» **課題**
モンス周辺の世界遺産めぐりの文章から、「歴史を遡る旅:スピエンヌの新石器時代の火打石採掘地」から「のどかな田園風景の地下に、新石器時代の広大な採掘場が眠っています。」までを、両端を含めて一字一句そのまま書き写すこと。

» **引用文**
--- --- ---

ベルギーのモンスを拠点に、周辺に点在するユニークな世界遺産を巡る1日。前日に引き続いて**モンス**を訪れたこの日は、教科書では学べない、人類の歴史や産業の進化を肌で感じられるスポットを巡りました。地下に広がる新石器時代の鉱山から、近代技術の粋を集めた巨大な運河昇降機まで、知られざるベルギーの魅力を深掘りします。
一人旅での世界遺産を巡るヨーロッパ5ケ国周遊旅行(全60日間)のまとめの記事です。
歴史を遡る旅:スピエンヌの新石器時代の火打石採掘地
この日、最初に向かったのは、世界遺産「モンス市スピエンヌの新石器時代の火打石採掘地」です。ガイドブックにはあまり記載されていない穴場スポットで、Google Mapを頼りに探しました。
アクセスは一苦労?
モンス駅からはバスで向かいますが、バス停を降りてからも、その場所を見つけるのにかなり苦労しました。案内表示がほとんどないため、まるで宝探しのような感覚です。しかし、それだけに辿り着いた時の達成感もひとしおでした。
地下に眠る人類の営み
のどかな田園風景の地下に、新石器時代の広大な採掘場が眠っています。
この場所は、新石器時代(紀元前4400年~紀元前2000年頃)に、石器の材料となる高品質な火打石を採掘するために掘られた、地下坑道群の遺跡です。現在、地下の採掘地は一般公開されていませんが、この一帯の地面の下に、当時の人々が手掘りで築いた巨大な地下都市が広がっていると想像すると、そのスケールに圧倒されます。

--- --- ---

» **提供データ**
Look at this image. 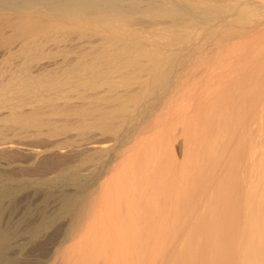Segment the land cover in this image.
<instances>
[{"label": "bare ground", "instance_id": "obj_1", "mask_svg": "<svg viewBox=\"0 0 264 264\" xmlns=\"http://www.w3.org/2000/svg\"><path fill=\"white\" fill-rule=\"evenodd\" d=\"M246 7L221 0H0V264H123L121 216L108 203L112 164L137 136L171 117L166 109L184 93L188 68L205 63L200 55L209 41L250 26ZM91 129L101 135H87ZM251 161L243 198L238 190L219 193L235 211L218 197L241 224L193 225L190 218L189 249L178 245L167 264H264V155ZM146 172L140 213L152 207L163 220L146 231L157 236L173 222L183 226L190 191L184 163L174 172L168 165ZM177 226L169 231L184 230ZM232 229L241 234L232 237Z\"/></svg>", "mask_w": 264, "mask_h": 264}, {"label": "rangeland", "instance_id": "obj_2", "mask_svg": "<svg viewBox=\"0 0 264 264\" xmlns=\"http://www.w3.org/2000/svg\"><path fill=\"white\" fill-rule=\"evenodd\" d=\"M221 1L226 4L242 3L245 7L250 4L248 5L249 8L246 7L249 13L252 12L249 17L251 19L250 26H247L248 29H246L247 27L242 28L239 26L241 27L240 31L234 33L229 40L209 41L210 43H208L209 45L206 53L200 55H204L202 58H204L205 63L201 62V64L199 63L198 65L194 64L188 68L185 74L187 83L183 90L184 93H182L181 98L177 102L169 106L170 109H166V111L169 112L173 111L171 117L159 124L158 127L153 129L150 133H143L126 145L124 148L125 152L119 159L113 162L112 169L107 175V179L105 178L107 181L113 183L112 187H109L107 191L109 194L108 203H112V206L118 210L121 216L122 236L123 241L125 240V243H123L125 247H122L124 249V251H122V257L125 259L122 258V261H124L123 264H152V260L154 259L155 262L153 261V264H156V256H160L157 257L158 263L164 264V261L162 260V263L160 259L165 257L164 260H166V254L169 255L171 252L172 255H169V257L174 256V249H178L181 252L180 248L184 246L182 250H188L189 242L186 243L184 238L189 239L191 232L187 231V227L190 228L192 224L194 225L195 221L198 222L201 220V222H203L209 219L206 222H210V226L217 222H219L218 224L220 226V224H222L221 221H225L222 225L226 227V225H224V223L226 224L225 219H233L232 215H230V211H235V209L233 210V208H235V203H233L231 207V204L226 207L225 202L222 201V198L219 196L221 195L222 197V193L224 192L223 194L226 197H230V195L233 197L234 192L236 193L238 190L237 192L240 197H242L246 191L243 187H245L244 182L247 180L250 172L246 171L247 169H251L249 166H252L251 160L264 155V149L262 148V151L261 148H259V144H263L262 141L264 142V0ZM251 2L254 4H251ZM230 19H232V17ZM205 30L206 28L194 29L198 34L204 33ZM206 41H208V39ZM188 85L189 87L191 86V89ZM193 93L195 94L194 96ZM242 106L244 107L242 108ZM178 108L179 110L181 109L180 112ZM180 117L186 120V133L183 127L184 122L182 123ZM88 134L96 136L101 135L100 130L97 129L89 130L87 132V135ZM71 143L77 144L78 142L72 141ZM198 143L200 144L198 145ZM251 145L253 146L251 147ZM211 146L213 148L215 147L214 149L217 152L214 151ZM254 146H258L257 150L260 149L262 152L261 155L257 153V150L255 151ZM208 148L213 149L215 152L213 154L208 153L210 154L209 157L207 156V152L211 150H208ZM251 148L255 152L253 153V158L251 155V152H253ZM250 155L251 158L248 163V156ZM255 155L257 156L255 157ZM161 159L164 163L160 164L159 161ZM181 163H184V175H186L187 178L186 192L190 189V191L186 193L189 195H187L185 201L188 208V213L186 214L188 215L186 216L188 219L184 222V224L186 223V227L183 223V226L181 223L179 225L182 228L184 227L183 229L185 231L180 230L181 228L179 230L185 235L184 237L182 236V239L181 236H178L180 235L178 233L179 230H175V233L171 231L173 233L172 236L169 230L172 228L173 230L176 229L179 223L175 224L176 222H173L171 228L169 226L171 224H169L166 230L167 233L170 232L169 237L172 240L169 237V239H167V233H162V236L160 234L154 236L155 234H153V239L151 232L146 231V229H150L153 225L157 224H161L162 227L163 220L161 216L154 215L152 207L145 210V213H140L143 210L141 205L145 200H140L137 196L141 193L147 195L145 192L147 188L150 187L149 184L143 185V178L147 173L146 171L150 173L152 171L154 173L157 172L160 167L163 168V166L166 167L167 165L169 170L174 172L178 170ZM152 166L155 168L152 169ZM244 174L246 179L243 178ZM135 179L136 189L132 185ZM138 182H140L141 185H139ZM200 184H203L202 186L204 187H201ZM236 185L239 186L237 189ZM232 186H234V188ZM202 192L207 194L204 196ZM193 194L195 195L193 196ZM218 197L221 199L223 202L221 204L224 206L219 203L220 199ZM219 206H223L224 208L230 207V209L233 208L231 210H224V208L222 209V207ZM239 209L237 212H239ZM236 214L235 216H237ZM238 217L237 219L234 218L235 220L233 219L230 225L229 223L231 220H229L227 226H232L233 224V227H237L240 225L241 220L239 219L240 217ZM190 218H193V223L191 225L190 222H188V220H192H190ZM197 222L195 224H197ZM173 224L175 227H173ZM214 231L211 230L209 233L211 234V232H213L211 236L215 234L216 237L218 234ZM223 231H220L221 234ZM231 231L232 234L234 233L231 235L230 232L232 237H238L239 234H241V232L236 229H232ZM187 232L189 233V237H186ZM218 232L219 231H217V233ZM224 232L225 234H229L227 231ZM142 235L146 237H142ZM171 236H177L179 240L181 238L187 246H185L186 244H182V240L178 241V239H176L177 237L174 240ZM170 242L179 243H175L176 246L171 245L172 247H170ZM178 245L182 247L178 248ZM146 247H148L149 252ZM153 247L157 254H155L156 256L154 255L155 252L153 253ZM185 247H188V249ZM184 248L186 250H184ZM169 250L171 251L169 252ZM175 250L174 252L178 254L179 251ZM138 257H140V259H138ZM169 257H167V260L170 259ZM175 257L176 255L174 258ZM167 260L165 264H167ZM170 262L172 261H169V264ZM174 262L176 263V261ZM180 263L181 261L177 262V264Z\"/></svg>", "mask_w": 264, "mask_h": 264}]
</instances>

--- --- ---

» **作業結果**
歴史を遡る旅:スピエンヌの新石器時代の火打石採掘地
この日、最初に向かったのは、世界遺産「モンス市スピエンヌの新石器時代の火打石採掘地」です。ガイドブックにはあまり記載されていない穴場スポットで、Google Mapを頼りに探しました。
アクセスは一苦労?
モンス駅からはバスで向かいますが、バス停を降りてからも、その場所を見つけるのにかなり苦労しました。案内表示がほとんどないため、まるで宝探しのような感覚です。しかし、それだけに辿り着いた時の達成感もひとしおでした。
地下に眠る人類の営み
のどかな田園風景の地下に、新石器時代の広大な採掘場が眠っています。